Whilst I know that academia requires a certain level of objectivity, as a student lucky enough to participate in a course I feel passionately about, I am more than comfortable expressing my complete and utter confusion, distress and frustration at my inability to understand the financial elite. Would ‘The Larry’s:’ Ellison and Page, sink down into their seats when my lecturer tells us that their wealth has doubled as a result of Covid 19? (Oxfam 2022) Perhaps? Surprisingly, I don’t know the world’s 10 richest men personally, but I do know that they collectively hold a disproportionate chunk of the world’s financial resources, and seem to be ok with that, taking pride in it even. According to Oxfam (2020), the world’s 26 richest people have the combined wealth of the poorest 50% of the globe. When you consider that, according to estimates by the world bank, the Pandemic drove over 100 million people into extreme poverty, I am not so inclined to consider any of those 26, people I want to know personally. However, others would…
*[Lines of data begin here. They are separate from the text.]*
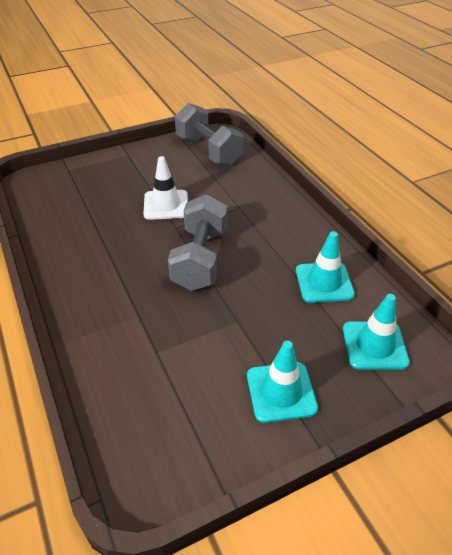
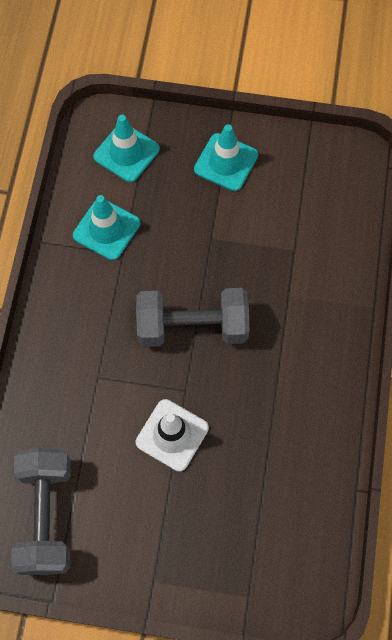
camera: 145 degrees left, 25 degrees up
grey dumbbell [168,194,227,291] -> grey dumbbell turned 45 degrees clockwise [136,288,249,347]

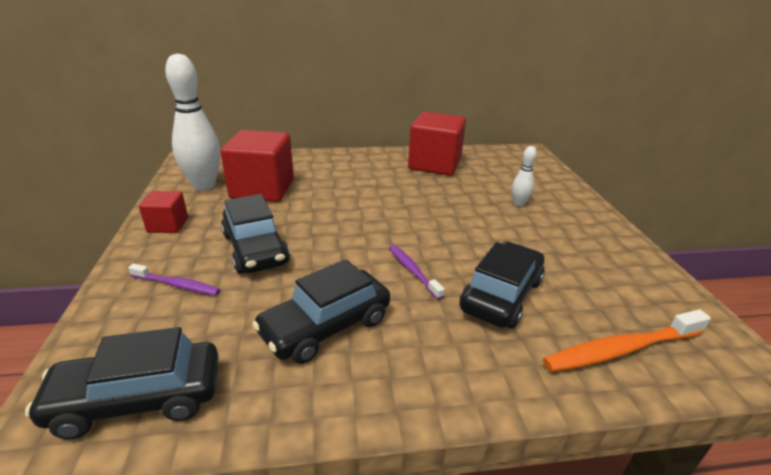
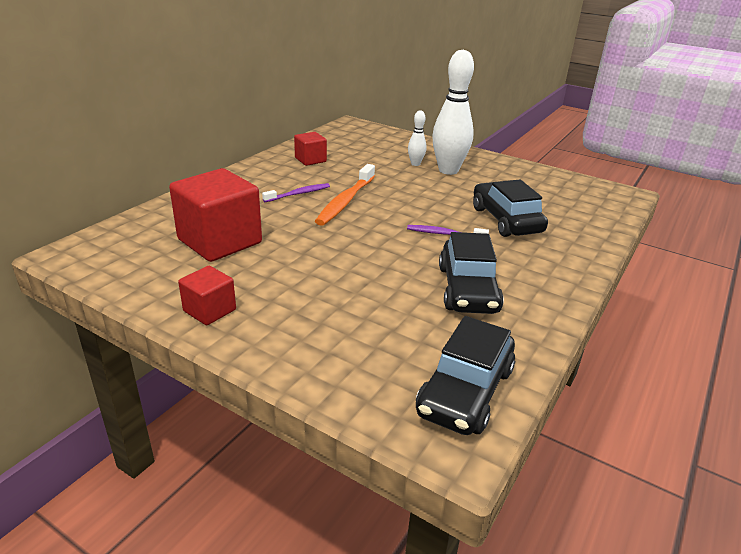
camera: 50 degrees left, 0 degrees up
purple toothbrush [128,264,220,295] -> purple toothbrush moved to [262,183,330,202]
white bowling pin [165,54,220,191] -> white bowling pin moved to [432,49,474,175]
black car [221,194,290,274] -> none
red cube [408,112,466,176] -> red cube [294,132,327,166], size x0.52
orange toothbrush [543,309,711,372] -> orange toothbrush moved to [315,164,375,226]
Many a conversation I have had, generally with men, where they explain to be Elon Musk’s incredible propensity to make money and innovate, whilst still managing to write hilarious tweets. Recently, a male friend pointed out to me that Musk had tweeted that he would offer up 6 Billion dollars of his personal wealth to solve world hunger, if the United Nations World Food Programme could openly describe to him, through Twitter, how this money would be used. This friend went on to say, as did many of Musk’s followers on the Twitter thread, how the WFP could never do this as they were so corrupt, that none of the money would even go to the people they were claiming they would help. Now, whilst I have no platform to dispute this from and acknowledge that solving world hunger is much more complicated than a billionaire handing over $6 Billion, I find it interesting that the conversation ends there. In a sense, the argument is that ‘I won’t solve the problem entirely so I won’t try at all.’ This, coming from a man pursuing life on mars, feels like the easy way out. What’s more, the WFP have a public plan detailing exactly how they would use a donation of $6 Billion dollars on their website. The director of the WFP tweeted Musk back saying, “We’re ready to talk with you — and anyone else — who is serious about saving lives”. So, we must ask ourselves, was Elon Musk serious about “saving lives” with this tweet, or was it just comment on political corruption? If the answer is the latter, is this appropriate for someone who has the financial means to provide relief to those who need it the most?